The analysis of FISH concordance between the testing laboratories revealed a concordance for 16 of the 20 specimens (80%). All four discordant FISH specimens were scored as having HER2:CEP17 ratios within the range 1.7–2.3 by at least one center. In one case (B16), the lack of concordance was due to one center (Center A) reporting a ratio of 2.0, which was classified as positive, whereas the other centers reported ratios of <2.0 (negative). None of these discordant specimens was retested. It is perhaps inevitable that some discordance will be encountered around borderline levels for positive or negative scores and in these cases it cannot be definitively stated which result is ‘correct’ and which is ‘incorrect’. It has recently been suggested that borderline cases may even constitute a unique tumor type, with implications for treatment response.34

Overall, the results of this study support the HER2-testing algorithm, which is adequate for the vast majority of specimens. However, for specimens that fail to be resolved by the first round of FISH analysis, it is recommended that FISH or CISH retesting should be considered.25, 32 The discrepancies observed with the FISH analysis highlight that the exclusive use of FISH for HER2 testing could lead to misdiagnosis in some cases. It is important to note that by using both immunohistochemistry and FISH, as recommended in the HER2-testing algorithm, the chances of misdiagnosis are reduced.
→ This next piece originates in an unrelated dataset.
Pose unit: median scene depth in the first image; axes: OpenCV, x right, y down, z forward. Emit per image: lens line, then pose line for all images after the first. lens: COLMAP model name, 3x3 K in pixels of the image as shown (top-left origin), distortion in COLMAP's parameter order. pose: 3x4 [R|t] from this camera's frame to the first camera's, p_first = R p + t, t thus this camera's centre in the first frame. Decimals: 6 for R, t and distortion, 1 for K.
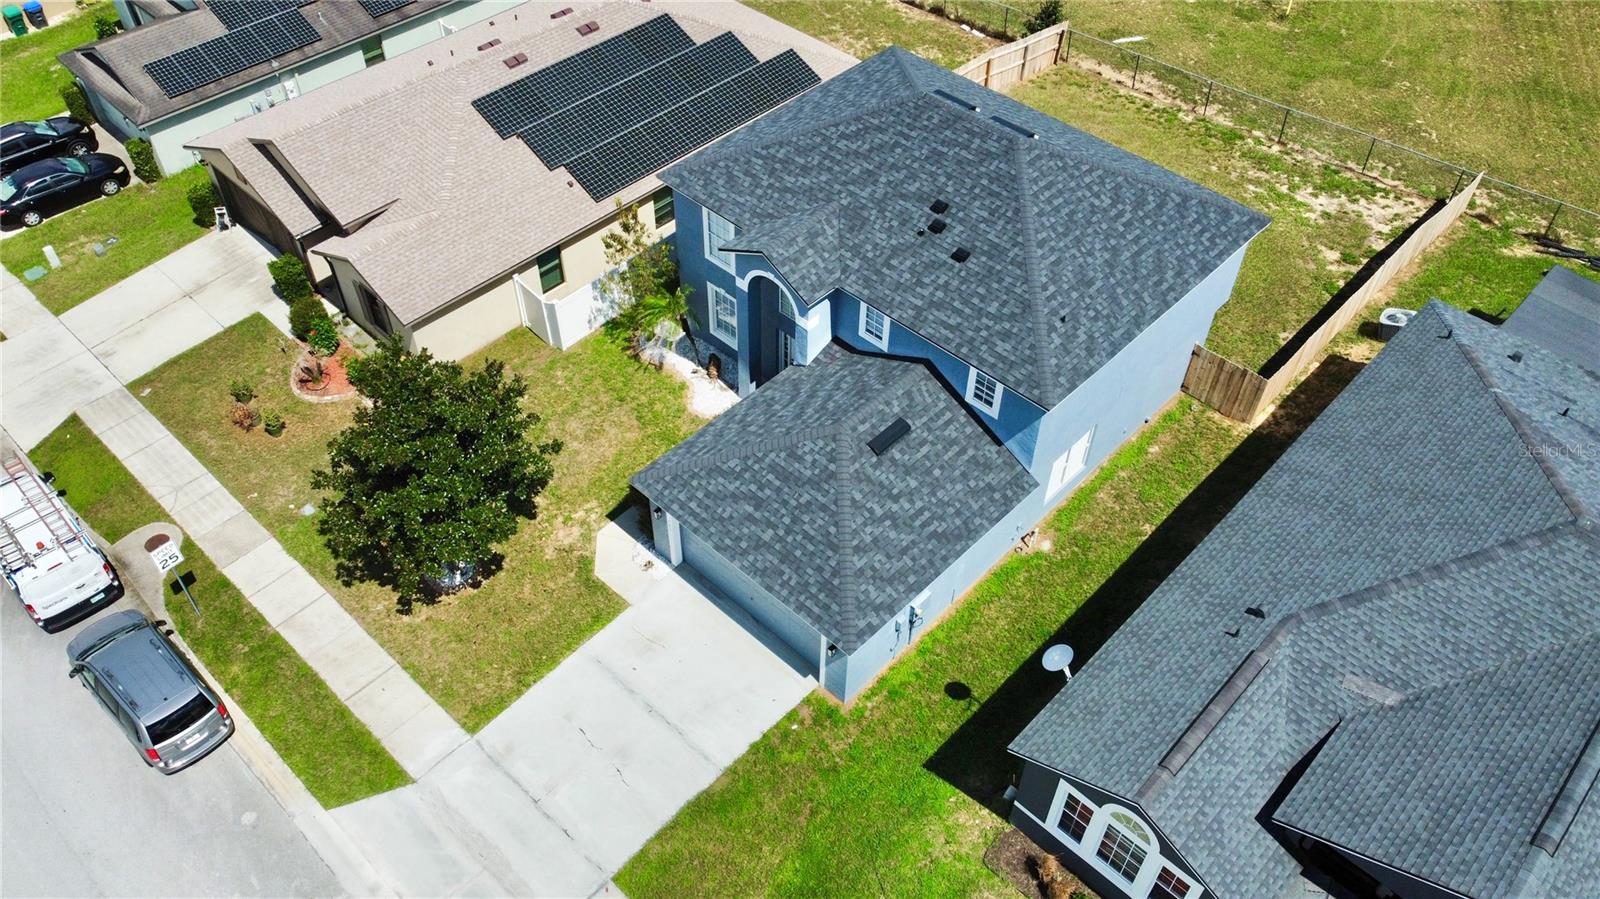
lens RADIAL K [[1218.0, 0, 801.0], [0, 1218.0, 454.0], [0, 0, 1]] dist [-0.006701, 0.000770]
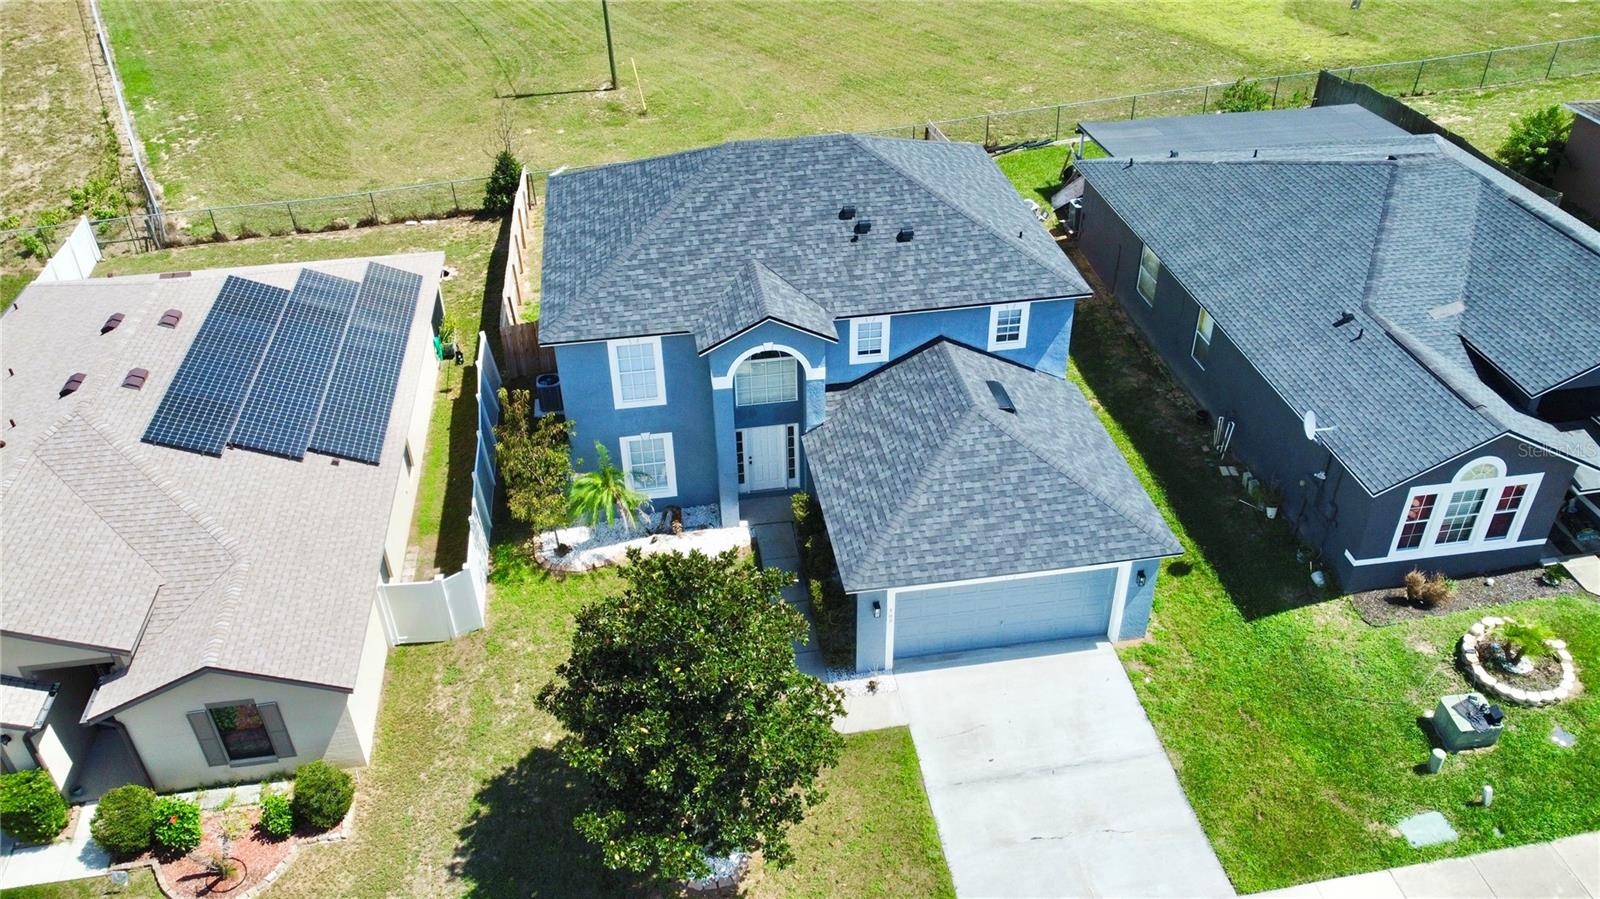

The quantitative nature of FISH analysis makes interobserver variability much less of an issue than with immunohistochemistry. Nevertheless, one center consistently scored specimens higher or lower than other centers in many cases: 10 of 12 specimens from center D were higher than the overall group mean. Although immunohistochemistry and FISH were analyzed by all centers using standardized procedures, small variations in sample processing and the relative experience of laboratory personnel could potentially influence results obtained by different centers. The use of validated in-house immunohistochemistry protocols that differed slightly from the HercepTest™ may also have contributed to the level of discordance.

A high standard of validation for any HER2-testing methodology is needed for optimal identification of patients likely to respond to trastuzumab therapy.35 In this study, samples were preselected, testing reagents were prescribed, and experienced personnel performed the HER2 testing, yet there was still discordance. This highlights the inherent difficulties encountered during HER2 testing using immunohistochemistry and FISH, even for laboratories with extensive experience of these procedures. Consequently, it is expected that inexperienced laboratories will have greater problems interpreting HER2 status results. This study emphasizes the need for rigorous quality-control procedures for the preparation and analysis of specimens and the validation of results from less experienced laboratories by a centralized reference laboratory. Organizations such as UK NEQAS have a role to play in ensuring a high standard of quality assessment; however, at present, UK NEQAS only assesses methodologies and not the interpretation of results. By adopting a slide-exchange program such as that used in the current ring study, even laboratories with considerable experience may identify not only technical issues but also discrepancies in the interpretation of HER2 testing, which may be remedied. In addition to national schemes, reference laboratories should consider taking a leading role in the initiation of such quality-control studies, as newly established laboratories are likely to benefit from their experience.